Fiziksel hazırlık yapmış olsa da kafaca rahat olmayan her hangi bir sporcu başarılı olamaz. Cassio Lincoln buna örnek gösterilebilecek çok iyi bir örnek. Geçen yıl ilk sezonuydu. Fırtına gibi sezona girdi. İlk beş haftadan sonra Lincoln durdu. Tabi sebebini bilemiyoruz. Antrenör mü, arkadaşları mı, para mı onu sıradan bir oyuncu haline getiren, futbola küstüren. Yalnız önceki sezon Beşiktaş maçı öncesi Hakan Şükür'le birlikte kadro dışı kalmas,ı Lincoln'ün performansını olumsuz etkileyen en önemli bilinen faktör.
Bir TV programında eski yıldız futbolcu Saffet Sancaklı şöyle demişti: "Adnan Abi bana, Almanya'da Lincoln diye bir oyuncuyu transfer etmek istediklerini ve tanıyıp tanımadığımı sordu. Abi çok iyi tanıyorum. Son derece kaliteli bir oyuncu. Gelirse Türkiye'de öttürür". Burada Saffet Sancaklı'nın öttürüden kastı, futboluyla ses getirir manasındaydı. Gerçekten de Lincoln son dönemdeki futboluyla ses getiriyor. Kırılganlığı bırakmış. Sürekli oyunda olmak istiyor. Takımını çok iyi yönetiyor. Gol atıyor. Asist yapıyor. Kısacası Lincoln futboluyla G.Saray'ı uçuruyor.
Ayhan Akman, Skibbe için "iyi adam" demişti. Zannediyorum Lincoln'ü futbola döndüren, iyi adamlığı ve sevgisiyle Skibbe. Her ne kadar profesyonellikte duygusallık olmaz denilse de, bu tez bazı oyuncular için geçerli değil. Lincoln de duygusal bir oyuncu. Sevgiyle neler yapabileceğini herkese gösterdi.
G.Saray'da son dönemin hastalığı, kazanacak skoru elde edecek güzel oyunu oynayıp, maçı bırakmak.
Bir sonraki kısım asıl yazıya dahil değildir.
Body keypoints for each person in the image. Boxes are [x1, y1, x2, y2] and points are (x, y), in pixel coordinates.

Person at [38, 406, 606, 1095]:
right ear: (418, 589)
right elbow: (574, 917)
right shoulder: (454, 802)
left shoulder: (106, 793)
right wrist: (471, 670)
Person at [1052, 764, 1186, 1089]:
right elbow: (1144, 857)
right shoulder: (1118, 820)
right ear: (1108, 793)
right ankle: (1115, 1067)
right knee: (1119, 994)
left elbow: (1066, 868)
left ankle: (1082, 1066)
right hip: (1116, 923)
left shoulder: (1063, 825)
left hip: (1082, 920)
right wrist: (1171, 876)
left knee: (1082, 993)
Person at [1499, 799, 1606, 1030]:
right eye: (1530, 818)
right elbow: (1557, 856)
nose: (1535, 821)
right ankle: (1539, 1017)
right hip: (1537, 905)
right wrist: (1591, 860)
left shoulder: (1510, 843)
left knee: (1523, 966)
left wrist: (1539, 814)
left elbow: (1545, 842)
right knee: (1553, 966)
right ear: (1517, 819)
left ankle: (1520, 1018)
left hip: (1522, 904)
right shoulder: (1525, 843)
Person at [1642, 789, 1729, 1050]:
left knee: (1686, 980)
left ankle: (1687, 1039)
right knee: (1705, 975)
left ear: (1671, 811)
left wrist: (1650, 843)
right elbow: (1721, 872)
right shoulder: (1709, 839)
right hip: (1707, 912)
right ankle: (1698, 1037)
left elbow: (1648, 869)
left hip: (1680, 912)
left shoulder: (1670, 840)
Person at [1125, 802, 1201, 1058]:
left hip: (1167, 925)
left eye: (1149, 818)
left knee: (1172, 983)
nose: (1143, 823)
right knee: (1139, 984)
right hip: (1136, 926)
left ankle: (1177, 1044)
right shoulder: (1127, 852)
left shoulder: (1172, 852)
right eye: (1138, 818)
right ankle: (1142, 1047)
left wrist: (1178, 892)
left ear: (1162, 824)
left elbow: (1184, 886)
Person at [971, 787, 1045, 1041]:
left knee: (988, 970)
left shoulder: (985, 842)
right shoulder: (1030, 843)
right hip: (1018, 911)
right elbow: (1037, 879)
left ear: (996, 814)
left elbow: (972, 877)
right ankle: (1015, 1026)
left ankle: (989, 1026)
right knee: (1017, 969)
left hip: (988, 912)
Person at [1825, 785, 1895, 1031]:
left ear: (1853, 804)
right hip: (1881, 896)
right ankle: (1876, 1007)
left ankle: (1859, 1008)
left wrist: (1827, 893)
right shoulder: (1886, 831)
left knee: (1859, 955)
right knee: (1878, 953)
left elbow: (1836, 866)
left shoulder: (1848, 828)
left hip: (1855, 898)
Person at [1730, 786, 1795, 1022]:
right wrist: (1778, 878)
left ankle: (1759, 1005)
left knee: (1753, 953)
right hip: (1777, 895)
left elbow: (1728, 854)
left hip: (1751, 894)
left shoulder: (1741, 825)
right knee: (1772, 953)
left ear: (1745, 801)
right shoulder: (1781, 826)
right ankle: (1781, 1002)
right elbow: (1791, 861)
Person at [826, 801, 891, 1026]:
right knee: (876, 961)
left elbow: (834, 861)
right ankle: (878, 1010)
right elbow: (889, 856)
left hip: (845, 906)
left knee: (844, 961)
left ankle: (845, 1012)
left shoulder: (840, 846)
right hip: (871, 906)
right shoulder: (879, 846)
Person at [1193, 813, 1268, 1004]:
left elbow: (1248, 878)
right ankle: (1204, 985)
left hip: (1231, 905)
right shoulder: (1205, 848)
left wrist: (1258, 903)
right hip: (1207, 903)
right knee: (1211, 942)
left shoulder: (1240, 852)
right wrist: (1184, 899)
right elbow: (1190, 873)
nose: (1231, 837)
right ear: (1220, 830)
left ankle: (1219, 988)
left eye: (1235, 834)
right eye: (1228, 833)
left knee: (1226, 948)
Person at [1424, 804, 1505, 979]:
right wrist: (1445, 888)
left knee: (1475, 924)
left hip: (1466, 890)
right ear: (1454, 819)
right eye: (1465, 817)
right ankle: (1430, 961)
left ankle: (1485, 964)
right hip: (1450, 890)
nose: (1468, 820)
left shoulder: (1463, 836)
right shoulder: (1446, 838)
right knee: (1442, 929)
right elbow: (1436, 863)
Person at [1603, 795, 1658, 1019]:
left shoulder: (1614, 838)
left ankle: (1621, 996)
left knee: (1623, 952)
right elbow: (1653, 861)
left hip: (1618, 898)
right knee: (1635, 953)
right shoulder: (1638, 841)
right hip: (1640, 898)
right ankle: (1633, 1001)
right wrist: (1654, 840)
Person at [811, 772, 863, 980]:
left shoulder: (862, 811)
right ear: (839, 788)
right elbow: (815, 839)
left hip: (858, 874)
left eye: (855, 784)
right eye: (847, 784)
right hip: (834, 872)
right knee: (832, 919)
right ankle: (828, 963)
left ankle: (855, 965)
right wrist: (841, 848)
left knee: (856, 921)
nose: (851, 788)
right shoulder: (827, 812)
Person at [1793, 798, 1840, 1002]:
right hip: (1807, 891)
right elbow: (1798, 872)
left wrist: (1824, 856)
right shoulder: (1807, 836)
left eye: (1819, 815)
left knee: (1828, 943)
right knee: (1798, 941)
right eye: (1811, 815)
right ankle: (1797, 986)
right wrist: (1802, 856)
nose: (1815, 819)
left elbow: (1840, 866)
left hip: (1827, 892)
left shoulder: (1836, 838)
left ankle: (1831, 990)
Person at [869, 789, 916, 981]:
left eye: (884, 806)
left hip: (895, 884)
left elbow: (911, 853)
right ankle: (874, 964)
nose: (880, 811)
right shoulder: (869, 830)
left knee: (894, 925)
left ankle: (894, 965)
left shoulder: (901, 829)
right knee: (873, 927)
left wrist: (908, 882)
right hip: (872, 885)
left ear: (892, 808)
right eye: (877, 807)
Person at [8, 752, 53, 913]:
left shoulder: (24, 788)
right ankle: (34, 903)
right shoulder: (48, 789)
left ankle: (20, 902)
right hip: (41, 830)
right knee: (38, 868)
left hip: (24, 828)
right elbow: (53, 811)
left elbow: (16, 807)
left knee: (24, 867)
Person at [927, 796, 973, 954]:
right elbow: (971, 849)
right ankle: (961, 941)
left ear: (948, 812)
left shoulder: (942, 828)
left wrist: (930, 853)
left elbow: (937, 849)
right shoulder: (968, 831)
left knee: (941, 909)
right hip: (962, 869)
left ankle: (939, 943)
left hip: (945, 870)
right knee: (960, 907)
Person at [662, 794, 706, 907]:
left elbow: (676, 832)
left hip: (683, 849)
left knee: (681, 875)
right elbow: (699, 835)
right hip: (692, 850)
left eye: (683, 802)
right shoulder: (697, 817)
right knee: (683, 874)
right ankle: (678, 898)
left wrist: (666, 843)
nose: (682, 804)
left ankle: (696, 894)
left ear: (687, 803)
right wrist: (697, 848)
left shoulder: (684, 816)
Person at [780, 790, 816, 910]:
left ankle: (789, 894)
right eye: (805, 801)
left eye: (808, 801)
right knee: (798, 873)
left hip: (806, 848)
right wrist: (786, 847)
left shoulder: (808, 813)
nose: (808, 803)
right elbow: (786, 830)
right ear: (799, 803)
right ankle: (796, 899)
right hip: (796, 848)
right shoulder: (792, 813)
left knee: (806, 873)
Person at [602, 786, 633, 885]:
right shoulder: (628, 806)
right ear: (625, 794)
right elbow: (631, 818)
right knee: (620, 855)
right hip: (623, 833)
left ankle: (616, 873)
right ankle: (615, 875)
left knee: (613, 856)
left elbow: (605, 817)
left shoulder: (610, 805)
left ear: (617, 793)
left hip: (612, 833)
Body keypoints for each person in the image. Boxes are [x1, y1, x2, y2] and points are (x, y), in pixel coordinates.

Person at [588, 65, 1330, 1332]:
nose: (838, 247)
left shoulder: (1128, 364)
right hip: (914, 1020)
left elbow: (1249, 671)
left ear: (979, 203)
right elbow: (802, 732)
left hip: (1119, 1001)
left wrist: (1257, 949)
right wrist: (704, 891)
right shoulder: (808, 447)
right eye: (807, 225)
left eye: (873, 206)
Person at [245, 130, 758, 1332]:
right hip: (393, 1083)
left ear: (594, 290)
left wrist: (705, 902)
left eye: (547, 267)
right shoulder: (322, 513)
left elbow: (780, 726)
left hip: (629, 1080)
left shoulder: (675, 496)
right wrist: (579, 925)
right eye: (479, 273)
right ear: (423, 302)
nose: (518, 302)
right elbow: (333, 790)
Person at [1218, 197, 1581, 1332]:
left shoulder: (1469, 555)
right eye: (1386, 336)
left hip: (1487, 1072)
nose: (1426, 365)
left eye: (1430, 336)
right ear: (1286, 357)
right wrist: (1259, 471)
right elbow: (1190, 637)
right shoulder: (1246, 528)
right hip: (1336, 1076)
G.Birliği maçındada, tıpkı A.Gücü maçındaki durum yaşandı. Arda Turan gol atmasına rağmen durgunluğu üzerinden atamadı. Mehmet Topal ve Barış Özbek oynamağa başladığından beri G.Saray hep kazandı. Sakatların katılımı ile G.Saray ikinci yarıda şampiyonluğun en güçlü adayı olacak izlenimini veriyor.